Так, кажется мне, мог говорить по-французски Пушкин (разумеется, я имею в виду не литературный дар, а отношения с языком). Не было слова или оборота, которых бы он не знал. Его французские письма ко мне я показывал французам старшего поколения: они не верили, что писал их русский. Только качество бумаги могло их убедить, что они написаны в СССР!

Высокий, худощавый, чуть уже стареющий, но свежий и элегантный, даже одетый во все вполне советское, даже в традиционные сандалии, «советского человека» он не напоминал вовсе. Скорее, походил на тургеневского персонажа, который «всегда одевался очень изящно, своеобразно и просто». Его душистая чистота, свежая до стерильности, отлично отутюженная одежда, решительно независимая от моды, лицо, сухое, породистое, выбритое до матовой шелковистости, наконец, стать – все это дышало каким-то «физиологическим европеизмом», воплощенной «набоковщиной». Грациозность интонаций, «простота и важность», как писал Пушкин, его разговора до основания потрясали мое опровинциалившееся несколько в Академии сознание. Обаяние моего нового знакомца обрушилось на меня сразу. Я был покорен его веселой изысканностью, забытым блеском безупречной русской речи, аристократической простотой и той уважительностью, с которой он отнесся ко мне, еще совсем молодому и скверно образованному человеку. Музыкант и композитор, тогда, в Павловске, обретал он ту новую профессию, которая и принесла ему подлинную известность. Стал заниматься историей музыки, написал книги – о Полине Виардо, выдержавшую несколько изданий, о музыкальном Павловске; открыл композитора XVIII века Яхонтова и опубликовал его оперу, издавал и комментировал письма русских музыкантов, стал европейски известным специалистом. Но, кажется мне, не профессия его определяла, а он профессию. Блистательный знаток старины, русской и французской, он понимал минувшее не просто как историк – он существовал в ином времени как в собственном и обсуждал события и людей двухсотлетней давности как их современник. Генеалогия не то что Бурбонов или Валуа, но множества других знатных французских фамилий была ему знакома до тонкостей, и даты знал он назубок – он был подобен живому «Готскому альманаху».
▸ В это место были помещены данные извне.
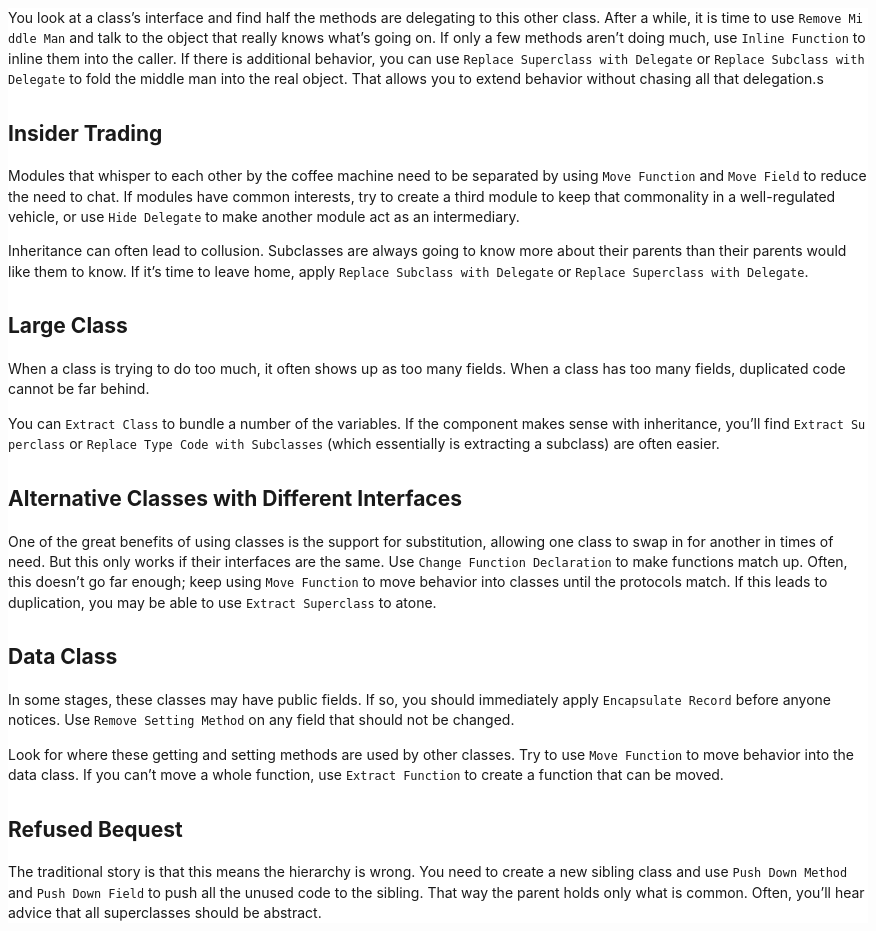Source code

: You look at a class’s interface and find half the methods are delegating to this other class. After a while, it is time to use `Remove Middle Man` and talk to the object that really knows what’s going on. If only a few methods aren’t doing much, use `Inline Function` to inline them into the caller. If there is additional behavior, you can use `Replace Superclass with Delegate` or `Replace Subclass with Delegate` to fold the middle man into the real object. That allows you to extend behavior without chasing all that delegation.s

## Insider Trading

Modules that whisper to each other by the coffee machine need to be separated by using `Move Function` and `Move Field` to reduce the need to chat. If modules have common interests, try to create a third module to keep that commonality in a well-regulated vehicle, or use `Hide Delegate` to make another module act as an intermediary.

Inheritance can often lead to collusion. Subclasses are always going to know more about their parents than their parents would like them to know. If it’s time to leave home, apply `Replace Subclass with Delegate` or `Replace Superclass with Delegate`.

## Large Class

When a class is trying to do too much, it often shows up as too many fields. When a class has too many fields, duplicated code cannot be far behind.

You can `Extract Class` to bundle a number of the variables. If the component makes sense with inheritance, you’ll find `Extract Superclass` or `Replace Type Code with Subclasses` (which essentially is extracting a subclass) are often easier.

## Alternative Classes with Different Interfaces

One of the great benefits of using classes is the support for substitution, allowing one class to swap in for another in times of need. But this only works if their interfaces are the same. Use `Change Function Declaration` to make functions match up. Often, this doesn’t go far enough; keep using `Move Function` to move behavior into classes until the protocols match. If this leads to duplication, you may be able to use `Extract Superclass` to atone.

## Data Class

In some stages, these classes may have public fields. If so, you should immediately apply `Encapsulate Record` before anyone notices. Use `Remove Setting Method` on any field that should not be changed.

Look for where these getting and setting methods are used by other classes. Try to use `Move Function` to move behavior into the data class. If you can’t move a whole function, use `Extract Function` to create a function that can be moved.

## Refused Bequest

The traditional story is that this means the hierarchy is wrong. You need to create a new sibling class and use `Push Down Method` and `Push Down Field` to push all the unused code to the sibling. That way the parent holds only what is common. Often, you’ll hear advice that all superclasses should be abstract.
Он не воспринимал исторического невежества, как обычные люди – скорость света или понятие бесконечности. И была вполне органична его уходящая уже в прошлое воспитанность, когда действительно изысканные манеры естественны и просты, когда за ними не только знание этикета, но высшая душевная деликатность. Когда совершенное знание разумеется само собою, а невежество окружающих вызывает растерянность. Он просто не понимал, что наше поколение так мало знает.